I’d like to meet more locals. I’d like to know people who I could ask all of my questions that brought me here in the first place. What’s it like to grow up here? What’s your perspective on the world? Your country?

This week, I watched the Democratic debate on replay the next morning. I listened to Hilary Clinton battle Bernie Sanders over his views on capitalism, coming back at him about the American Dream and supporting small and medium-sized businesses. She said the United States is one of the best places economically for entrepreneurs to start family-owned businesses that keep the middle class strong. This may very well be the case, but there are more family-owned businesses on my block and on every block in this city, than I’ve seen in any neighborhood back home.
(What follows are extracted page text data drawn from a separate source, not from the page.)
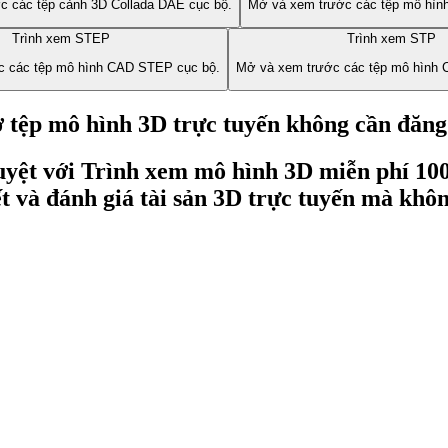
c các tệp cảnh 3D Collada DAE cục bộ.
Mở và xem trước các tệp mô hình 
Trình xem STEP
Trình xem STP
c các tệp mô hình CAD STEP cục bộ.
Mở và xem trước các tệp mô hình 
tệp mô hình 3D trực tuyến không cần đăng
duyệt với Trình xem mô hình 3D miễn phí 10
tiết và đánh giá tài sản 3D trực tuyến mà k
It also has the fewest chains.

I wish I knew why. Is it easier to start your own business because there is less competition from chains? Do they keep chains out deliberately? Or are people just not interested in a homogenous experience because they prefer a shop with roots, where they have an identity? Is it easy or difficult to start a business here? What’s the process?

If you don’t feel comfortable in your own skin now, when will you?
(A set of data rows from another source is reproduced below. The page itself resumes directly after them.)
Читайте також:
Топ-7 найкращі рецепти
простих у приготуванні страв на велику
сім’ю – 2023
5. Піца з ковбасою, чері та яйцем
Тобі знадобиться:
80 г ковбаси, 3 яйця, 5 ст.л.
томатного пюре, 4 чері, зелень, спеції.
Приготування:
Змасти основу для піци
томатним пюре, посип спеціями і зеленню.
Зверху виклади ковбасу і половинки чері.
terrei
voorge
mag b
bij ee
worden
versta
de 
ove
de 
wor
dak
When I first arrived, I felt like I had a big ‘outsider’ stamp on my forehead.

  • I couldn’t speak the language really
  • I didn’t look like anyone here; pale, eye-browless strawberry blondes are in short order
  • I never knew where I was going
  • I didn’t know the norms (Did you know that no one here carries a water bottle around with them? You never see people just having a snack on a park bench. Parents let their kids pee outside on the reg. You pay more to order on the terrazzo. Oh, I could go on… but I won’t!)

It’s taken me some time to stop feeling like I stand out or care if I don’t look like I fit in. But I was inspired by an Australian woman we met who was coming off the Camino. That’s what she told her friend, who was feeling similarly self-conscious:

If you don’t feel comfortable in your own skin now, when will you ever?
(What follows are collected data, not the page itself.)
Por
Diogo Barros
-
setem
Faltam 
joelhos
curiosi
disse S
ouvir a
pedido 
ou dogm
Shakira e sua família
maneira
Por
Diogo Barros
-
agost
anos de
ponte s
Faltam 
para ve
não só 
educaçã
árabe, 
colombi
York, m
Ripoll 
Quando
It’s true, and it’s something I remember every day when I embark on another ‘first.’ This lifestyle has endless firsts.

Europa es la agua de vida

On the bus ride to Zaragoza last weekend, I ended up sitting in the aisle seat next to an old man. He was wearing a blue button up t-shirt and trousers, and he also had one of those paperboy caps on – it must be a Spanish thing (like mullets).

As soon as the bus pulled out of the parking lot in Logroño, he started talking. He talked and talked and talked throughout the two-hour bus ride, hardly pausing long enough to realize I wasn’t a native Spanish speaker.

I nearly stopped him at the start to tell him I only understand a little, but I instead looked at it like a golden opportunity  – a gift – just to listen. He talked about doing the Camino de Santaigo. He talked about Burgos. He talked about all the people he had met along the trail. He talked about his home, and about his stockpiles of almonds, olives and apples.

During the pause, he dropped the line: Europa es la agua de vida.

I don’t know if he was trying to be profound or if I misunderstood him, but I don’t think he was wrong (for me). This whole experience is an adventure in living outside of my comfort zone.

 

My hope is that it teaches me to thrive in new experiences, to try things even when I’m uncertain, and to stop caring so damn much what anyone else thinks about me and I’m doing things the right or wrong ways.